- Source information:

####

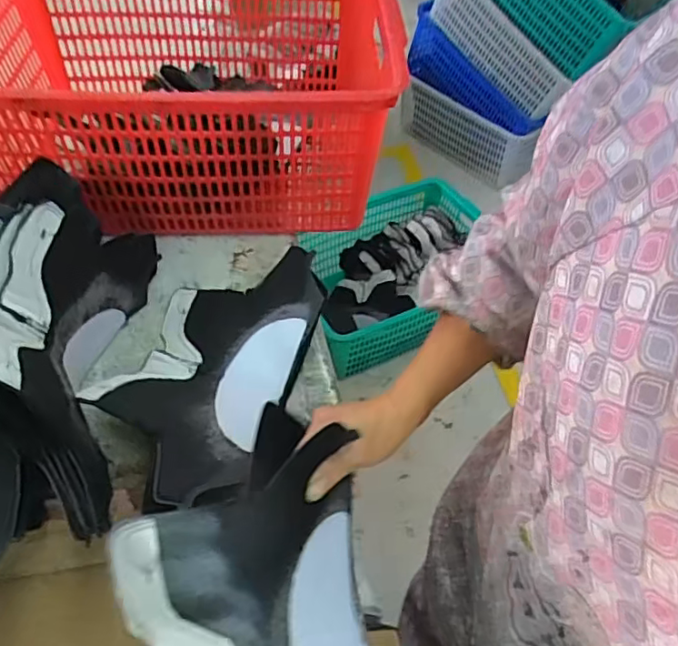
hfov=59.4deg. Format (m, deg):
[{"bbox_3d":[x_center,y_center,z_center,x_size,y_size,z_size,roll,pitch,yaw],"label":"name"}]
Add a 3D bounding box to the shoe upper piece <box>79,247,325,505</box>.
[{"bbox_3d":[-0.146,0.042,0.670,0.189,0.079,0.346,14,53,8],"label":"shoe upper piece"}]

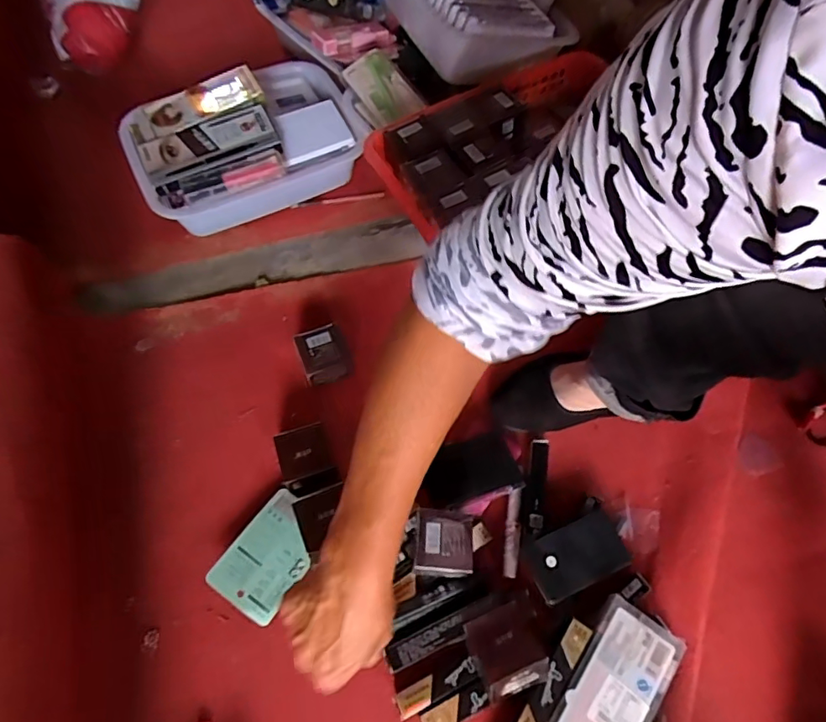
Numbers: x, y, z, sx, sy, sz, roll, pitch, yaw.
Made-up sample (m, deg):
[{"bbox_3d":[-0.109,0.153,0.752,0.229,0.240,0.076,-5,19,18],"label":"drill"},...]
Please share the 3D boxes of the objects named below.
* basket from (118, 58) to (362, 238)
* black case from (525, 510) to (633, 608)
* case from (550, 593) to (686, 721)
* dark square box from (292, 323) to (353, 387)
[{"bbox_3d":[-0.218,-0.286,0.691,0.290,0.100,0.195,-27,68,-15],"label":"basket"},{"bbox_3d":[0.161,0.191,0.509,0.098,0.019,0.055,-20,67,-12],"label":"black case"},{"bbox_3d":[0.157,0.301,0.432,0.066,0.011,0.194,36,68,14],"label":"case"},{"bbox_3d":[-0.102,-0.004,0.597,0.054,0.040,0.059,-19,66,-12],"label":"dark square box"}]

####

- Work instructions:
If a line above holds the string "pitch", return it as it stands.

- Answer area:
[{"bbox_3d":[x_center,y_center,z_center,x_size,y_size,z_size,roll,pitch,yaw],"label":"name"}]
Numbers: x, y, z, sx, sy, sz, roll, pitch, yaw.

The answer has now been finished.